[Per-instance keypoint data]
◇ ◇ ◇

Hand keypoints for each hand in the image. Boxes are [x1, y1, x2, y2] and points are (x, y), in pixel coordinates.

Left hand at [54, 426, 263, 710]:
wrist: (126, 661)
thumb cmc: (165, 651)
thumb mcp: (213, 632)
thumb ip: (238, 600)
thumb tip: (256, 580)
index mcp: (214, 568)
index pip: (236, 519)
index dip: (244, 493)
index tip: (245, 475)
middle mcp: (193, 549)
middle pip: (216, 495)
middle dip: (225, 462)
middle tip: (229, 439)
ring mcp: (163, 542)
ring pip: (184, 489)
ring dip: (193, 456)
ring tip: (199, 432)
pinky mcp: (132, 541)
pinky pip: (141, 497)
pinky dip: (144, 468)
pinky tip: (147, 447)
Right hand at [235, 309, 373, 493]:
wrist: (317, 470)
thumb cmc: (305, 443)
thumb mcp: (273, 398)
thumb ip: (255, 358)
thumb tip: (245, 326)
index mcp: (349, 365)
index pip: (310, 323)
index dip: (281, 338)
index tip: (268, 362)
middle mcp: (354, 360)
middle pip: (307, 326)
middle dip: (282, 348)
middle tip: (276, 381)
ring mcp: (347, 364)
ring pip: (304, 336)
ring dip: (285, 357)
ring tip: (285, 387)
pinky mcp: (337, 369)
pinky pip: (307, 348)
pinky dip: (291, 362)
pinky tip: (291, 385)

◇ ◇ ◇

**To do**
Write out every record exactly as it appears above.

**Reply to the task**
Hand keypoints for each hand in the image. Boxes are [x1, y1, x2, y2] and points are (x, y), in pixel coordinates.

Left hand at [54, 426, 263, 710]:
wrist: (126, 661)
thumb cmc: (165, 651)
thumb mcp: (213, 632)
thumb ip: (238, 600)
thumb tip: (256, 580)
index mcp: (214, 568)
index pip: (236, 519)
index dip: (244, 493)
index tip: (245, 475)
middle mcp: (193, 549)
middle pip: (216, 495)
middle dip: (225, 462)
middle tip: (229, 439)
ring mcp: (163, 542)
ring pip: (184, 489)
ring dip: (193, 456)
ring tip: (199, 432)
pinky mcp: (132, 541)
pinky pip: (141, 497)
pinky dip: (144, 468)
pinky tip: (147, 447)
Right hand at [235, 309, 373, 493]:
wrist: (317, 470)
thumb cmc: (305, 443)
thumb mcp: (273, 398)
thumb ip: (255, 358)
thumb tip: (245, 326)
index mcp: (349, 365)
index pip: (310, 323)
index dip: (281, 338)
index tip: (268, 362)
middle mcp: (354, 360)
middle pip: (307, 326)
middle dip: (282, 348)
middle tip: (276, 381)
ring mcp: (347, 364)
ring pip: (304, 336)
ring dip: (285, 357)
ring tip: (285, 387)
pinky mcp: (337, 369)
pinky pip: (307, 348)
pinky dip: (291, 362)
pinky tip: (291, 385)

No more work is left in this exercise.